This article is part of The Month Of Delay at the Real World Worship blog. All throughout the month of March we will be looking at different aspects of the delay effect in worship music.
MODEL: Belle Epoch Tape Delay
DO I OWN IT?: No
WHAT IT IS: The Belle Epoch (Wonderful Era or something like that) is Catalinbread’s attempt to digitally recreate the vintage Maestro Echoplex (EP-3) that was used by many classic guitarists such as Jimmy Paige both for it’s delay effect, and it’s pre-amp circuit that acted as a light overdrive or tone booster. To that end the BE not only features delay, but an analog pre-amp circuit. It is also designed to be able to before your dirt pedal or a dirty amp setting just like the original EP-3 did. This is different from most delays who have a recommended placement after the gain pedals or in a dirty amp’s effects loop.
This is the first review that I will write which will be almost entirely negative. Up until now, every review has been positive. It’s not that I ignored a pedals flaws or that I didn’t acknowledge when a pedal had issues, but even then, even if a pedal didn’t work well for me, or a in most worship settings, it didn’t mean that it was a bad pedal. The BE is something different.
Let me start off by saying that it doesn’t sound bad per say. I wish it did sound bad because it would make the writing easier. But does it sound like a tape delay, specifically an Echoplex style one? Is it worth the high price point of $200 for a pedal that only does one trick, and in my opinion, doesn’t do it well? You be the judge.
PROS: Catalinbread designed the BE to go in front of a dirty amp or gain pedals just like the Echoplex would have back in the day. That’s a really useful design feature and one that I wish more delays would implement. It also has tried to capture the tone sweetening qualities of the EP-3, although if this was all you want, the Xotic EP booster is pedal for you.
One of the really great things about this pedal is that they made it in a size that is friendly to smaller pedalboards. You can put this pedal on your rig without kicking 3 other pedals off.
The final pro is that you can choose between running it at 9 or 18v. I love that option. I’m a big fan of 18v in pedals. I run my plimsoul at 18v and my Moonshine, Superbolt and Deep Six all have internal charge pumps to get 18v which I think helps make those pedals. Admittedly I’ve only played the BE at 9v. I’ve heard from some that running at 18v makes a huge difference but none of the 18v demos I’ve seen on YouTube indicate that for me.
CONS: The biggest con with this pedal is the sound.
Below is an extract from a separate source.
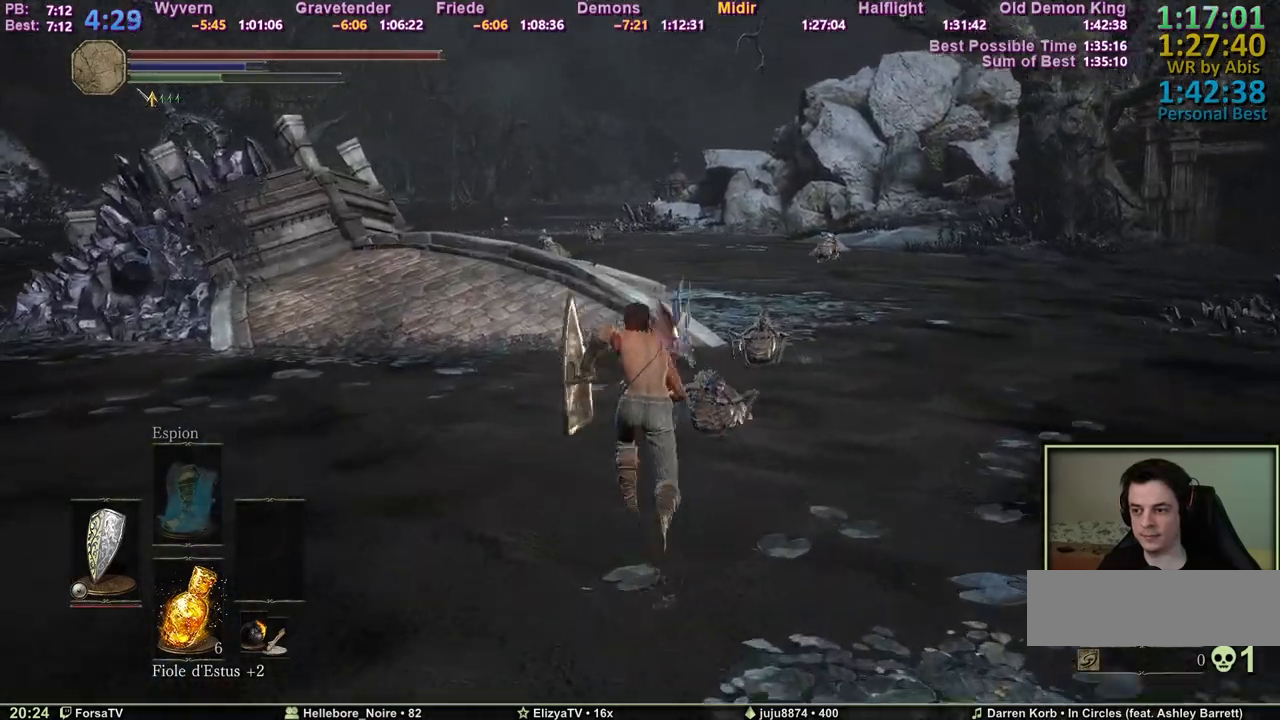
{"keys": ["space", "z"], "events": [[67, "q", "down"], [167, "q", "up"]]}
It sounds like a digital delay that’s been voiced to sound and act like a Tape Delay. If it was the Tape setting on a multi feature delay pedal like the DL4 it wouldn’t be bad. But it’s not. This pedal only has one goal, to sound like a EP-3 tape delay. If the EP-3 is 3 dimensional, the Strymon El Cap is 2D and the BE is a 1 Dimensional digital tape delay in my estimation.
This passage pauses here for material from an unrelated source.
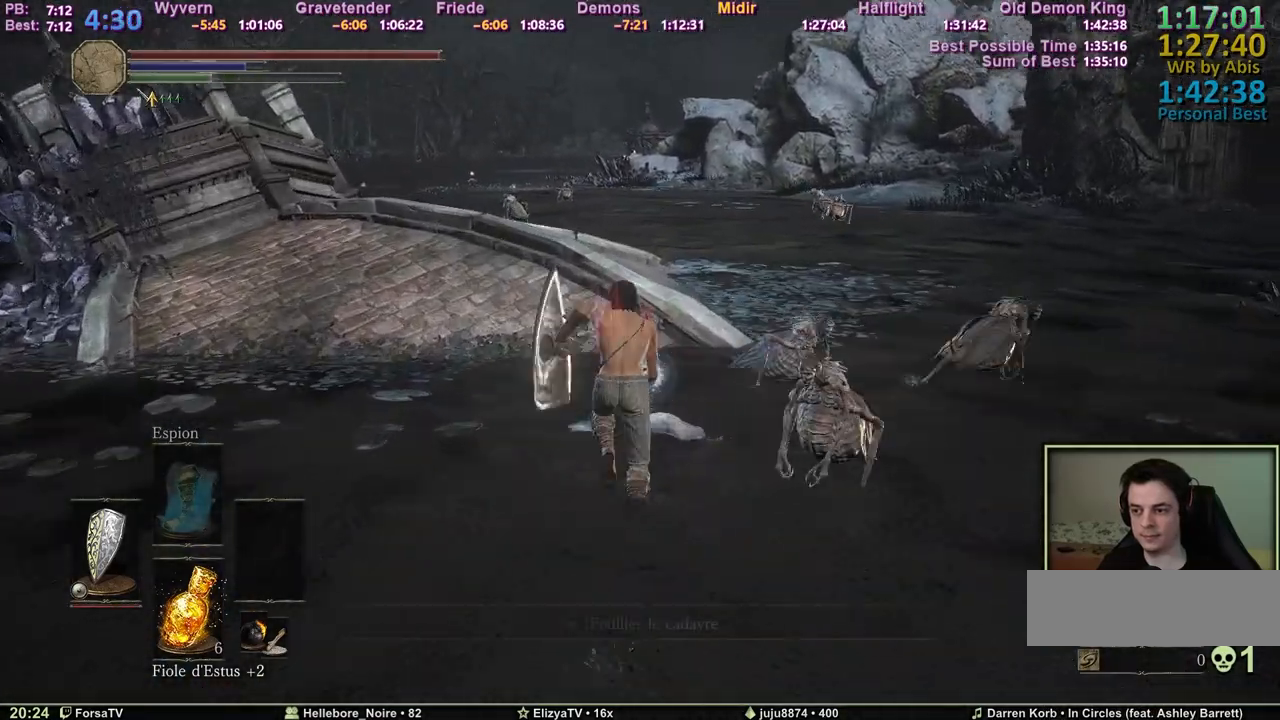
{"keys": ["space", "z"], "events": []}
The other con is control. The BE’s controls are the same controls that you would find on an EP-3. The only problem is that other factors in the sound of a mechanical tape delay like how new or old the tape is, or the tension of the tape, etc can’t be controlled with the BE. It’s kind of unavoidable to compare the BE with the Strymon El Capistan because of a $100 you get several other types of Tape Delay, plus control over the mechanical factors like Tape Age and Bias.
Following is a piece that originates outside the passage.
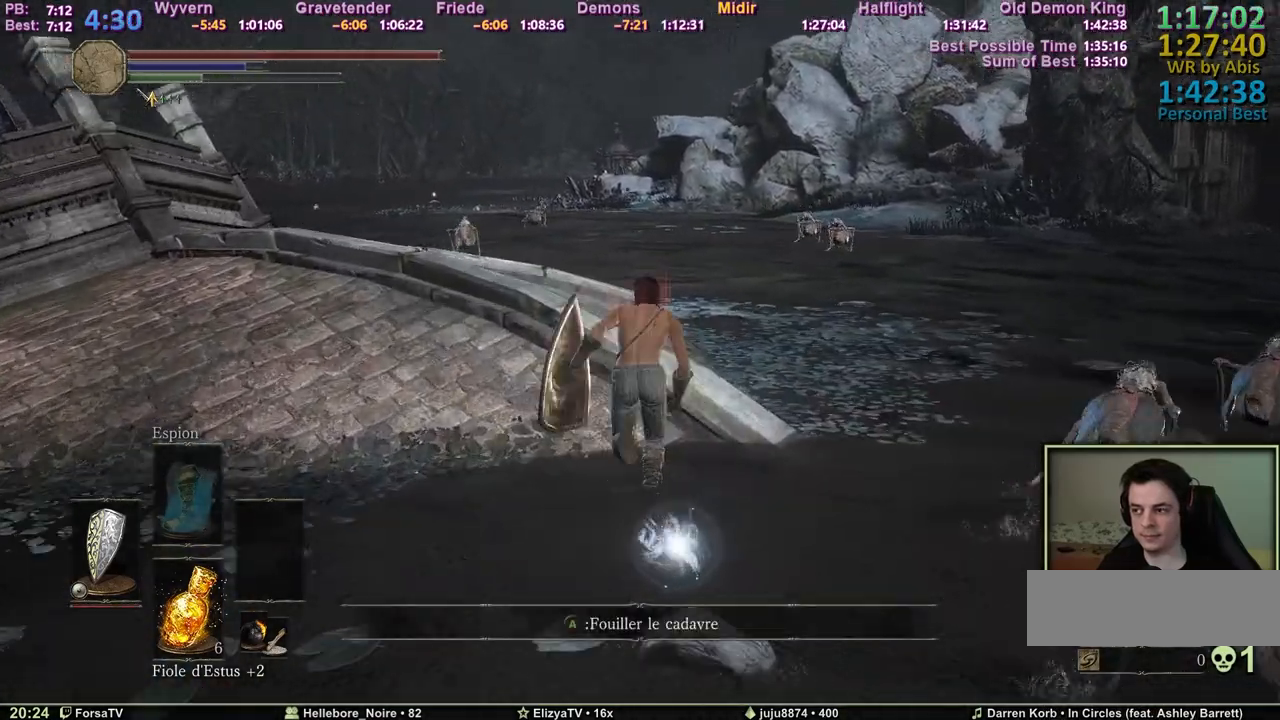
{"keys": ["space", "z"], "events": []}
HOW WOULD YOU USE IT FOR WORSHIP?: With 80-800ms of delay, there’s pretty much no way that I couldn’t set this pedal up for worship. Slapback, ambient, atmosphere, rhythmic, lead booster. I could probably set all these sounds up fairly easily. But if you want multiple sounds over the course of a worship set list you’ll have to redial each time because there are no presets, and you’ll only be guessing on the delay time because there is no tap tempo. Lack of features is understandable in a pedal that ‘s trying to emulate a vintage unit to the letter, but if you don’t get the sound right, you better have the features to cover and the BE does not.
FINAL VERDICT: The Belle Epoch is representative of how I feel about most Catalinbread pedals I’ve come across, in that while I like the concept, I’m not super big on the execution. It’s not personal, I want those guys to keep making pedals, especially attempts at vintage, out of production gear. One of these days they’re going to make something I want, but with the BE, today is not that day.
If you need a versatile delay for your worship guitar rig, the Belle Epoch is a one trick pony. If you really want a solid sounding tape delay, then pay the extra money and get the El Capistan. If you want something for Hillsong/U2 style delay you probably want something in the digital or analog categories. If you want something for atmosphere or ambience again, there are many other delays out there that will do a far better job. If you really love the sound of the Belle Epoch, and don’t get why I don’t like it, then please, by all means, ignore me and trust your ears. At the end of the day, if it works for you and it helps serve your church and God in music then that’s all that matters.